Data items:
★ ★ ★ ★ ★
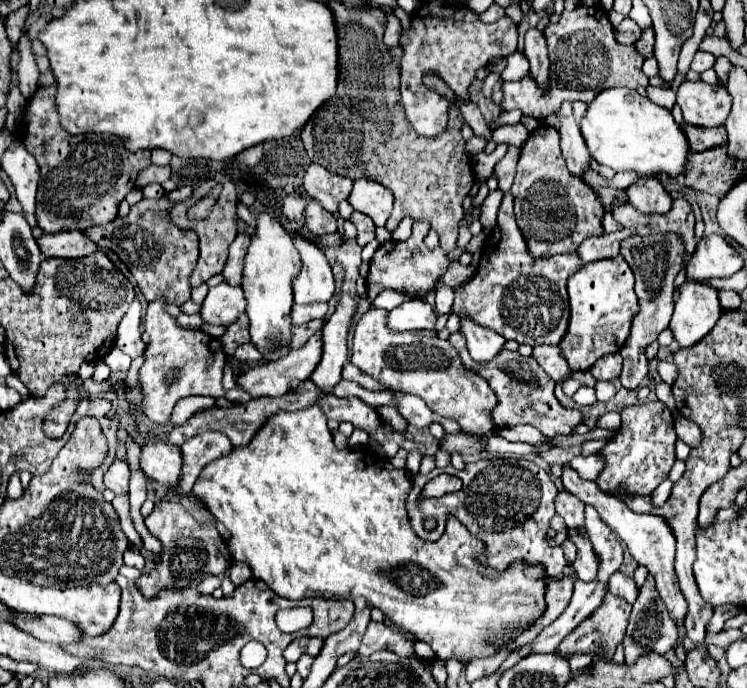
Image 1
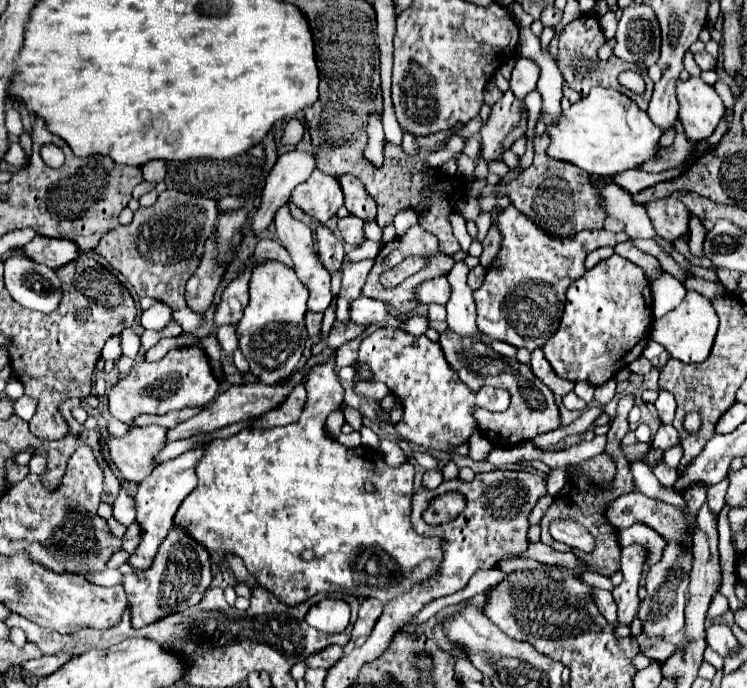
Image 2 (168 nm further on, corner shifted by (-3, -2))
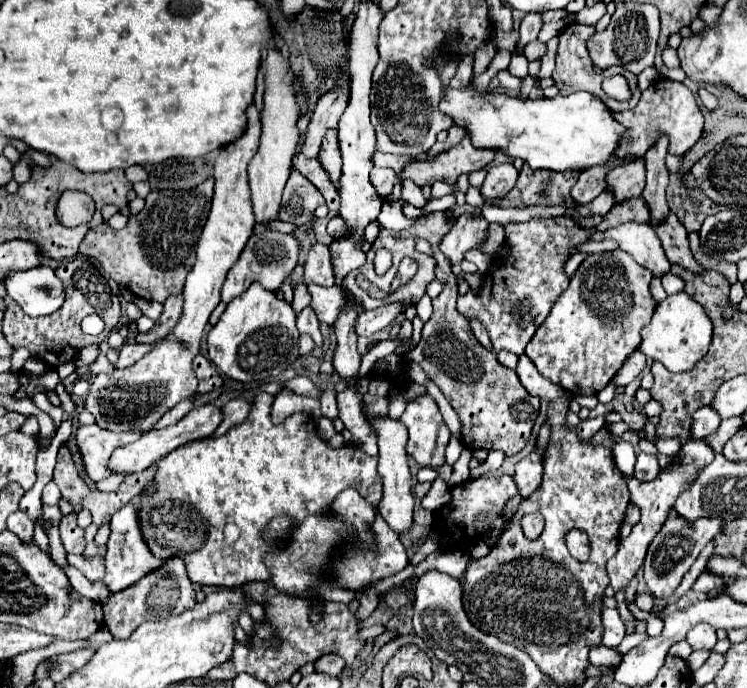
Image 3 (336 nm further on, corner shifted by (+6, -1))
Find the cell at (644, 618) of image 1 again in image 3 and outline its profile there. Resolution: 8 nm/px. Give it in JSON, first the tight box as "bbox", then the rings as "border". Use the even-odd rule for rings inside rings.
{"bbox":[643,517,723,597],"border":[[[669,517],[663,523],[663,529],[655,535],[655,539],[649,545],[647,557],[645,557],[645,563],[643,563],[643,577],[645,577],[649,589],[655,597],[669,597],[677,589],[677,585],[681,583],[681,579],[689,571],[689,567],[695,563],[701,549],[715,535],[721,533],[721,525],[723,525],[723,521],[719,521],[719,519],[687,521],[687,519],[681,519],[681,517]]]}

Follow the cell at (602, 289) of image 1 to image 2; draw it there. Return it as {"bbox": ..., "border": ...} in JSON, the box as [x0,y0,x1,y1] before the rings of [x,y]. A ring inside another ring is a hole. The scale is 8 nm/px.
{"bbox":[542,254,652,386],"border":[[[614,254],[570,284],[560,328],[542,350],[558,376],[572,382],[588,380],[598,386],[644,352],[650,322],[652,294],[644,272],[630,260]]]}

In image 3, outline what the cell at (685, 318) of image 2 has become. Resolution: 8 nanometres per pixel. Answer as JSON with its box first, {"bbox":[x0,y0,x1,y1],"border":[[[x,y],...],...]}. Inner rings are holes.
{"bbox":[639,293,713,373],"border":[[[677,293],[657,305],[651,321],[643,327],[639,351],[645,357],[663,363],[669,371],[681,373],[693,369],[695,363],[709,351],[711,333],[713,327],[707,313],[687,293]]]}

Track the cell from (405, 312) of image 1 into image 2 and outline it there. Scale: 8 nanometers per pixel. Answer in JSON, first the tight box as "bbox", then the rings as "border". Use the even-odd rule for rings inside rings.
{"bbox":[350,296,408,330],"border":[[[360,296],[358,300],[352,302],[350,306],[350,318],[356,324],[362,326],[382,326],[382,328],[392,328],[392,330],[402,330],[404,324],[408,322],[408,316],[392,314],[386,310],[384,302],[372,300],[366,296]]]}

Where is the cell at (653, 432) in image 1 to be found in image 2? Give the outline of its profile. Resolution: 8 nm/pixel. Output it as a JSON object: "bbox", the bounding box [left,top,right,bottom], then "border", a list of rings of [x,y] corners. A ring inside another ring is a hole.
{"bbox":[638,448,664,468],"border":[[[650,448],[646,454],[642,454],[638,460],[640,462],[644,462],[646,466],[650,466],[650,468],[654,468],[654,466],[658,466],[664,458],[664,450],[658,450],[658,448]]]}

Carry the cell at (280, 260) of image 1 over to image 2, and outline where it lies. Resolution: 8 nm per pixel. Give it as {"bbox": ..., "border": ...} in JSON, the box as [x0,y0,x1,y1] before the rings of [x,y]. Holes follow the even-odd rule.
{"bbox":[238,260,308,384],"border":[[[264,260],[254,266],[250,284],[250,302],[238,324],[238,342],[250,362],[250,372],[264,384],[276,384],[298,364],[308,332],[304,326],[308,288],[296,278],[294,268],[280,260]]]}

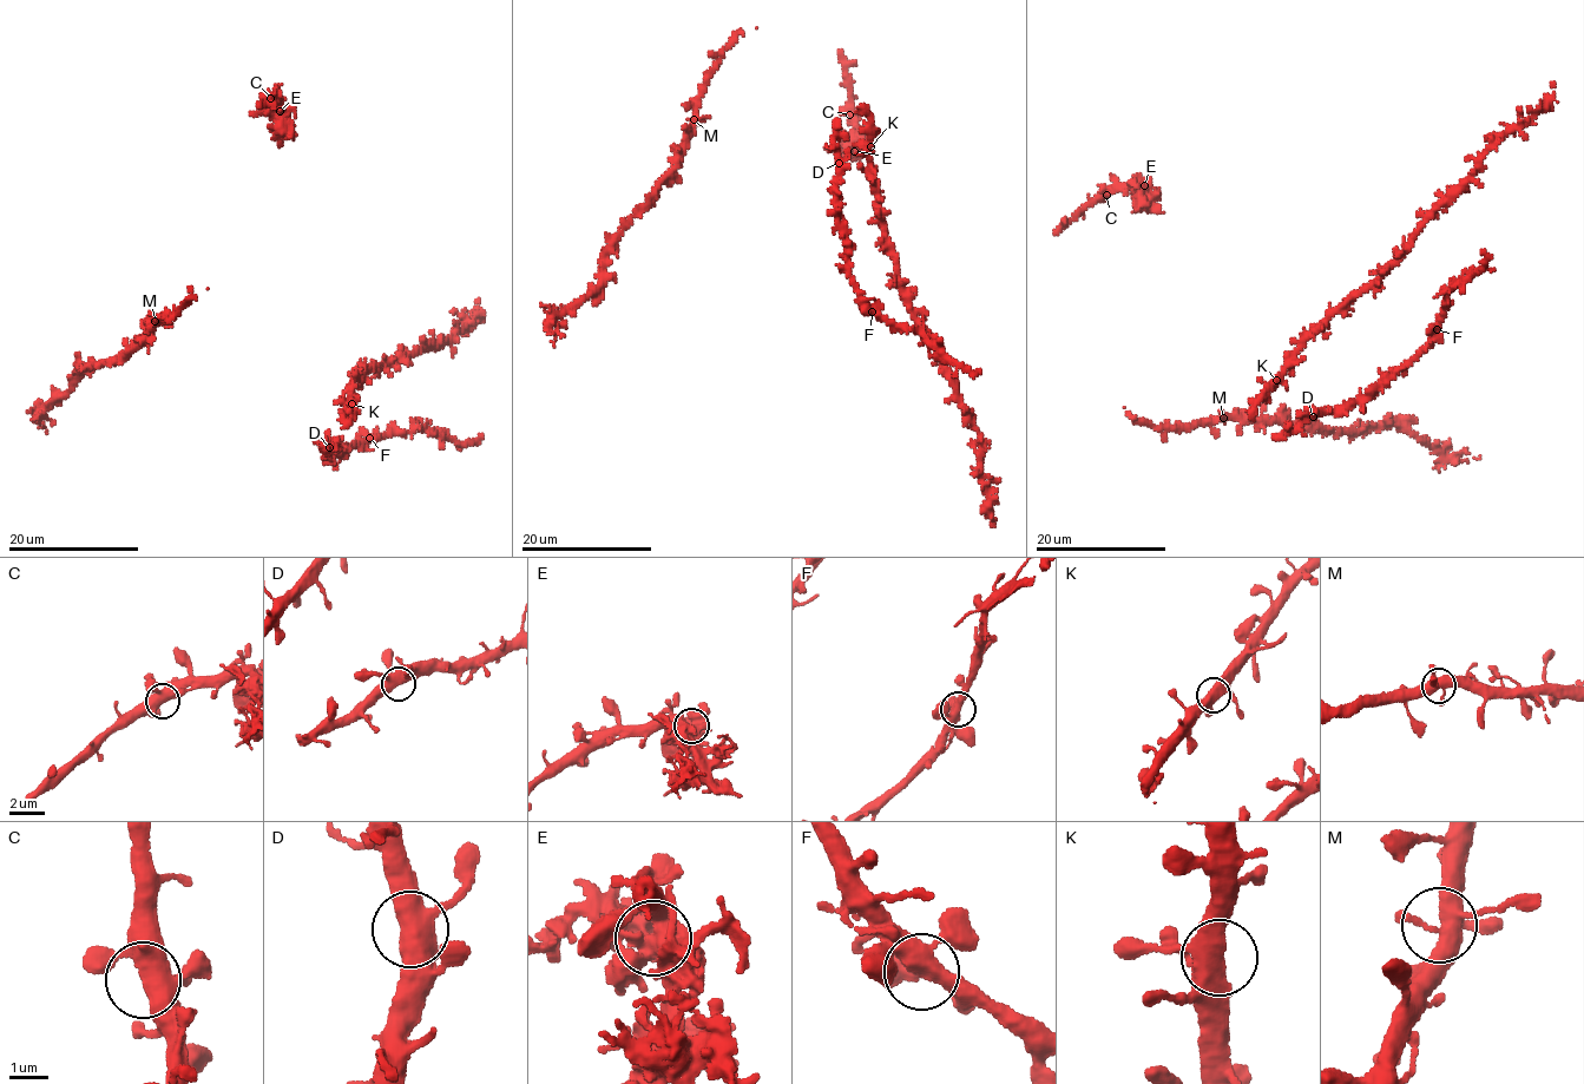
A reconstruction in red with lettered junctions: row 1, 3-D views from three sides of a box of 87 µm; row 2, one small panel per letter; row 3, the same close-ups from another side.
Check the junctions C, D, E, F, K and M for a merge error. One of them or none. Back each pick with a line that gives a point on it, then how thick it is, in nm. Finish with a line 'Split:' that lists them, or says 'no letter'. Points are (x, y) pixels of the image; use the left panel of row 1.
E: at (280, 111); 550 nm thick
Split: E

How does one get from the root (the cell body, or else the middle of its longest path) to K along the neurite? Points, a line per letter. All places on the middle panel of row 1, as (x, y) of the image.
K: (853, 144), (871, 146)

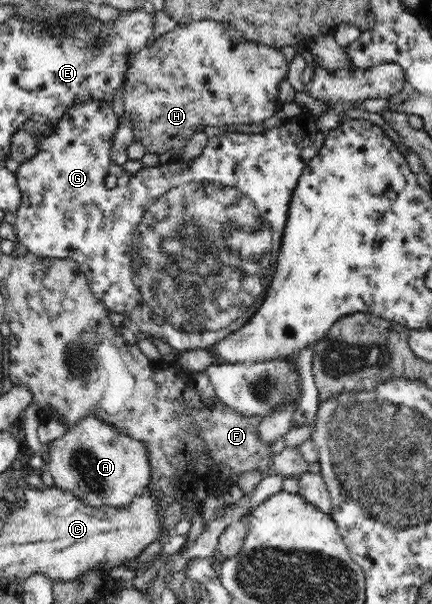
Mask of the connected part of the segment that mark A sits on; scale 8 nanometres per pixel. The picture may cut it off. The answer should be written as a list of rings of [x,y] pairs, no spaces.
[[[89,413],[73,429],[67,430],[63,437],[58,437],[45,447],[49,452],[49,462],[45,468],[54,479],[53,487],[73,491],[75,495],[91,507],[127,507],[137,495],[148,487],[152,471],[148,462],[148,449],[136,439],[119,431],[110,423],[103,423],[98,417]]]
★ ★ ★ ★ ★
- **Work request**:
Quote the records in full and exactly; skip any image.

- **Solution to the problem**:
Image 1
Image 2 (168 nm further on, corner shifted by (-3, -2))
Image 3 (336 nm further on, corner shifted by (+6, -1))
Find the cell at (644, 618) of image 1 again in image 3 and outline its profile there. Resolution: 8 nm/px. Give it in JSON, first the tight box as "bbox", then the rings as "border". Use the even-odd rule for rings inside rings.
{"bbox":[643,517,723,597],"border":[[[669,517],[663,523],[663,529],[655,535],[655,539],[649,545],[647,557],[645,557],[645,563],[643,563],[643,577],[645,577],[649,589],[655,597],[669,597],[677,589],[677,585],[681,583],[681,579],[689,571],[689,567],[695,563],[701,549],[715,535],[721,533],[721,525],[723,525],[723,521],[719,521],[719,519],[687,521],[687,519],[681,519],[681,517]]]}

Follow the cell at (602, 289) of image 1 to image 2; draw it there. Return it as {"bbox": ..., "border": ...} in JSON, the box as [x0,y0,x1,y1] before the rings of [x,y]. A ring inside another ring is a hole. The scale is 8 nm/px.
{"bbox":[542,254,652,386],"border":[[[614,254],[570,284],[560,328],[542,350],[558,376],[572,382],[588,380],[598,386],[644,352],[650,322],[652,294],[644,272],[630,260]]]}

In image 3, outline what the cell at (685, 318) of image 2 has become. Resolution: 8 nanometres per pixel. Answer as JSON with its box first, {"bbox":[x0,y0,x1,y1],"border":[[[x,y],...],...]}. Inner rings are holes.
{"bbox":[639,293,713,373],"border":[[[677,293],[657,305],[651,321],[643,327],[639,351],[645,357],[663,363],[669,371],[681,373],[693,369],[695,363],[709,351],[711,333],[713,327],[707,313],[687,293]]]}

Track the cell from (405, 312) of image 1 into image 2 and outline it there. Scale: 8 nanometers per pixel. Answer in JSON, first the tight box as "bbox", then the rings as "border". Use the even-odd rule for rings inside rings.
{"bbox":[350,296,408,330],"border":[[[360,296],[358,300],[352,302],[350,306],[350,318],[356,324],[362,326],[382,326],[382,328],[392,328],[392,330],[402,330],[404,324],[408,322],[408,316],[392,314],[386,310],[384,302],[372,300],[366,296]]]}

Where is the cell at (653, 432) in image 1 to be found in image 2? Give the outline of its profile. Resolution: 8 nm/pixel. Output it as a JSON object: "bbox", the bounding box [left,top,right,bottom], then "border", a list of rings of [x,y] corners. A ring inside another ring is a hole.
{"bbox":[638,448,664,468],"border":[[[650,448],[646,454],[642,454],[638,460],[640,462],[644,462],[646,466],[650,466],[650,468],[654,468],[654,466],[658,466],[664,458],[664,450],[658,450],[658,448]]]}

Carry the cell at (280, 260) of image 1 over to image 2, and outline where it lies. Resolution: 8 nm per pixel. Give it as {"bbox": ..., "border": ...} in JSON, the box as [x0,y0,x1,y1] before the rings of [x,y]. Holes follow the even-odd rule.
{"bbox":[238,260,308,384],"border":[[[264,260],[254,266],[250,284],[250,302],[238,324],[238,342],[250,362],[250,372],[264,384],[276,384],[298,364],[308,332],[304,326],[308,288],[296,278],[294,268],[280,260]]]}

A reconstruction in red with lettered junctions: row 1, 3-D views from three sides of a box of 87 µm; row 2, one small panel per letter; row 3, the same close-ups from another side.
Check the junctions C, D, E, F, K and M for a merge error. One of them or none. Back each pick with a line that gives a point on it, then how thick it is, in nm. Finish with a line 'Split:' that lists them, or says 'no letter'. Points are (x, y) pixels of the image; use the left panel of row 1.
E: at (280, 111); 550 nm thick
Split: E

How does one get from the root (the cell body, or else the middle of its longest path) to K along the neurite? Points, a line per letter. All places on the middle panel of row 1, as (x, y) of the image.
K: (853, 144), (871, 146)

Mask of the connected part of the segment that mark A sits on; scale 8 nanometres per pixel. The picture may cut it off. The answer should be written as a list of rings of [x,y] pairs, no spaces.
[[[89,413],[73,429],[67,430],[63,437],[58,437],[45,447],[49,452],[49,462],[45,468],[54,479],[53,487],[73,491],[75,495],[91,507],[127,507],[137,495],[148,487],[152,471],[148,462],[148,449],[136,439],[119,431],[110,423],[103,423],[98,417]]]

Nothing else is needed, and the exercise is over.